Nous mettons donc le groupe CNC au défi de tenir le discours de la République et de reconnaître publiquement le principe de citoyenneté qui construit le corps social en transcendant les appartenances primordiales. Nous mettons le groupe CNC au défi de tenir le langage de la démocratie électorale représentative, qui conçoit la société comme une collectivité hétérogène, constituée par un entrelacs de positions également légitimes. Nous le mettons au défi de déclarer publiquement que l’Etat ivoirien ne doit pas être l’incarnation politique d’une communauté ethniquement homogène.

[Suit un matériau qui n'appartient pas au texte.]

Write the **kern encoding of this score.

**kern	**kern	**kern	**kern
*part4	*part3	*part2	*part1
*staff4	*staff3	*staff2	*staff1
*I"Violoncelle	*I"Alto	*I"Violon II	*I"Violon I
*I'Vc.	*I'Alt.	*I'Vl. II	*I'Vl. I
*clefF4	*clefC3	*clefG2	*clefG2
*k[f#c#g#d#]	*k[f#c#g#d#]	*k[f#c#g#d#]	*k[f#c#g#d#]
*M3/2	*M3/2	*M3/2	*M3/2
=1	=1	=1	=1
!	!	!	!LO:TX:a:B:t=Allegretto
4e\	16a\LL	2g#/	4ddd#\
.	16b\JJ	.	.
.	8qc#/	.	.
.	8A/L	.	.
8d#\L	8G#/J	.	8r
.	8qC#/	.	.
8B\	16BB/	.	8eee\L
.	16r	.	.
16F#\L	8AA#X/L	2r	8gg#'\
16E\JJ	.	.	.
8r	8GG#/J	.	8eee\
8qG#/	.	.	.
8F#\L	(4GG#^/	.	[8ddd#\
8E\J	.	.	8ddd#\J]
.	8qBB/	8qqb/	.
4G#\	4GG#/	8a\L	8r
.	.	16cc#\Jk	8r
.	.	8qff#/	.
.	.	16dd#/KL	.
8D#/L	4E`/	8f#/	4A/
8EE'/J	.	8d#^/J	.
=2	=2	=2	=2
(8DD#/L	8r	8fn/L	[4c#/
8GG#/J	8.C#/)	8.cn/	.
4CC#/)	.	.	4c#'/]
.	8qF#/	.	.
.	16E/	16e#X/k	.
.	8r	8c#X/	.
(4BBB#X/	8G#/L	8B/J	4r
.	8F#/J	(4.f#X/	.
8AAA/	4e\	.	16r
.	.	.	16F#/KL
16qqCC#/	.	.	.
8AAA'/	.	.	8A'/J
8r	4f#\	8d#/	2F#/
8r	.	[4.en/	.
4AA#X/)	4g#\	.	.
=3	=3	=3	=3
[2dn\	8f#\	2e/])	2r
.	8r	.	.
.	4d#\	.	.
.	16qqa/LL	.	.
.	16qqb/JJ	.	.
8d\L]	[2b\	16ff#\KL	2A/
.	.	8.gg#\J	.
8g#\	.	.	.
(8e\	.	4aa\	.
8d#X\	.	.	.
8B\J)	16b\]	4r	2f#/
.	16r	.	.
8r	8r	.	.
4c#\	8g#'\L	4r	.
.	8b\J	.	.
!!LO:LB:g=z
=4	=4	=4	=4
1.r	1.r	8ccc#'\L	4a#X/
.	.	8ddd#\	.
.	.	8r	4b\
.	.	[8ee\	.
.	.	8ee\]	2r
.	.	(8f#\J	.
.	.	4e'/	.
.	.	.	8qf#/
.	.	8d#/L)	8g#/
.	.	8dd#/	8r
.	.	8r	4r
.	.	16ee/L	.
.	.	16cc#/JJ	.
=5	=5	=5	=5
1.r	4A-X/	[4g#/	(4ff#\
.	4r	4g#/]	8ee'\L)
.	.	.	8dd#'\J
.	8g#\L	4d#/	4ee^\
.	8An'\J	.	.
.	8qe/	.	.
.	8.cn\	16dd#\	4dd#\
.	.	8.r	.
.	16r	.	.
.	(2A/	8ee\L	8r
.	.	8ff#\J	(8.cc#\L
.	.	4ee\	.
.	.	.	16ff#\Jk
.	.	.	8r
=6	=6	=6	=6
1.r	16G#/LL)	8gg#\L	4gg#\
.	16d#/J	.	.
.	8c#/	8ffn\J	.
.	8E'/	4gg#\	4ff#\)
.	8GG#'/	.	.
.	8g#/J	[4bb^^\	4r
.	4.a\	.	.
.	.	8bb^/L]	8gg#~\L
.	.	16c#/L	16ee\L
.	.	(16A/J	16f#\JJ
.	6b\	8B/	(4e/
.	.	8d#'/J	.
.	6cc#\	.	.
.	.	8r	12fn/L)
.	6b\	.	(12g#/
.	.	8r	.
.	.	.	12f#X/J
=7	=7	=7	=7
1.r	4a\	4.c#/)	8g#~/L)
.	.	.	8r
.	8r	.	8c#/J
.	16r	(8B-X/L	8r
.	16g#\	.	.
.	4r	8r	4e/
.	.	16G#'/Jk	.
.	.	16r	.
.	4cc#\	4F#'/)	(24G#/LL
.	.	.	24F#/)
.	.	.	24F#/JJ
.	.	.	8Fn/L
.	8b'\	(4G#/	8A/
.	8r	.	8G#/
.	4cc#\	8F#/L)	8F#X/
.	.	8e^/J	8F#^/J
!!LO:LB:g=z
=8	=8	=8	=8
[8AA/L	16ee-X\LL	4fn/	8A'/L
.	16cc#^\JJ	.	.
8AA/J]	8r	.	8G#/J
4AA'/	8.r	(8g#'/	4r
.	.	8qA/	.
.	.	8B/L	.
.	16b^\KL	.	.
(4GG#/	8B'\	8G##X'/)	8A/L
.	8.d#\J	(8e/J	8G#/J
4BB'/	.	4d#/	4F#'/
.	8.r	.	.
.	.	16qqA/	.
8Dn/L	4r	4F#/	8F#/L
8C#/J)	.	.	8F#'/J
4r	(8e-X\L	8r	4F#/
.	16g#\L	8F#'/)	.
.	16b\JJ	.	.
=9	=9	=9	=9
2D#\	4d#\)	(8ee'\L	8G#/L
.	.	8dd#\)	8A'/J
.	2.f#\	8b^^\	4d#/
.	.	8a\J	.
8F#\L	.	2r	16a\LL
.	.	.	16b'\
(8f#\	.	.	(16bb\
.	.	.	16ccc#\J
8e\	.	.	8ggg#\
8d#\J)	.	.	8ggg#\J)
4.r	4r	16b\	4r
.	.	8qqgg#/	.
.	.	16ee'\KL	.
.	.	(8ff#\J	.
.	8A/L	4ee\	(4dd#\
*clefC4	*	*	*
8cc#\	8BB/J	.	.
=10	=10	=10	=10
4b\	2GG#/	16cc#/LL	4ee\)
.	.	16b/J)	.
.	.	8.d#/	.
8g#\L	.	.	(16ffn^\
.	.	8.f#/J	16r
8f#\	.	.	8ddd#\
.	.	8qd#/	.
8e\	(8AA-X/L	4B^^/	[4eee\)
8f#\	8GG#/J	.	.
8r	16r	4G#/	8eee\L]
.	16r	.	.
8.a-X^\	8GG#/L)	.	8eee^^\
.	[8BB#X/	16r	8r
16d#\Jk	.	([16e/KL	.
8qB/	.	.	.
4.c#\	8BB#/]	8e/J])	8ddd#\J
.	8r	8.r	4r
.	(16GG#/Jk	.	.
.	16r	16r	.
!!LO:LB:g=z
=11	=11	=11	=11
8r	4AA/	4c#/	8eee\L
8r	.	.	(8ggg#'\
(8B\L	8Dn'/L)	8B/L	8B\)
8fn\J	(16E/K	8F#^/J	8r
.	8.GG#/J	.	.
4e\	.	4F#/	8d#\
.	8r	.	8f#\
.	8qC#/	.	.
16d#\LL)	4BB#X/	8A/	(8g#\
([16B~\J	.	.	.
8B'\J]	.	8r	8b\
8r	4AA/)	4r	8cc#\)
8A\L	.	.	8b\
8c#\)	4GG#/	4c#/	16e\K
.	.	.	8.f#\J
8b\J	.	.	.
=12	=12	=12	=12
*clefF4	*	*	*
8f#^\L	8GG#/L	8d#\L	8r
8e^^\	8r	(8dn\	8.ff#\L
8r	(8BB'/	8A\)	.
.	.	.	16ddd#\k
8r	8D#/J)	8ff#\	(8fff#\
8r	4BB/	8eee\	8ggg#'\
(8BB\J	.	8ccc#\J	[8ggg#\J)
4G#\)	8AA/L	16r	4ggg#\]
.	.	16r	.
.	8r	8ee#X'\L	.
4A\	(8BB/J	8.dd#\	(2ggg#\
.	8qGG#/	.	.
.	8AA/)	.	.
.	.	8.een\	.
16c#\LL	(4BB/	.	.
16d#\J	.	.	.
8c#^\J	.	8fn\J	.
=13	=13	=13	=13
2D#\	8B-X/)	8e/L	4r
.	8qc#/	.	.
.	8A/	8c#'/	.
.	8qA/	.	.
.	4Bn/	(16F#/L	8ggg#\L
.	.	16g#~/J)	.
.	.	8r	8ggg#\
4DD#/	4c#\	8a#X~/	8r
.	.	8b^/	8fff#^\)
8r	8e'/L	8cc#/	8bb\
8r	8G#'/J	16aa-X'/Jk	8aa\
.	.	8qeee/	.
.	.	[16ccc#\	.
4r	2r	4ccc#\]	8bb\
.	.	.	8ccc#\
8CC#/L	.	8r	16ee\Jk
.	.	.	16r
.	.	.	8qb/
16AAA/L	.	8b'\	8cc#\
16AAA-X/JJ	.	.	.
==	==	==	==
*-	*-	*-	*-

Nous mettons le groupe CNC au défi de déclarer publiquement que l’Etat en Côte d’Ivoire doit être le représentant politique d’une collectivité hétérogène de citoyens sans considération d’ethnie, de confession, de région,  dont il sert les intérêts en arbitrant leur conflictualité  sous le droit positif  et en vue du bien commun. Nous mettons le groupe CNC au défi de tenir le discours démocratique de la conciliation qui appelle à harmoniser les intérêts divergents sous le principe du compromis. Nous le mettons au défi de se réapproprier publiquement la culture démocratique de la contradiction et de l’acceptation de la conflictualité, qui appelle à reconnaître l’adversaire comme un partenaire et à trancher les divergences par le compromis fondé sur l’acceptation de la différence. Nous mettons le groupe CNC au défi de réconcilier, comme il s’en fait le héraut, les Ivoiriens à partir de l’appropriation culturelle de ces valeurs démocratiques.

Ce défi, impossible à relever pour la CNC, met le groupe au pied du mur infranchissable des valeurs de la République et de la Démocratie sur lesquelles  se brisera le masque de sa démagogie.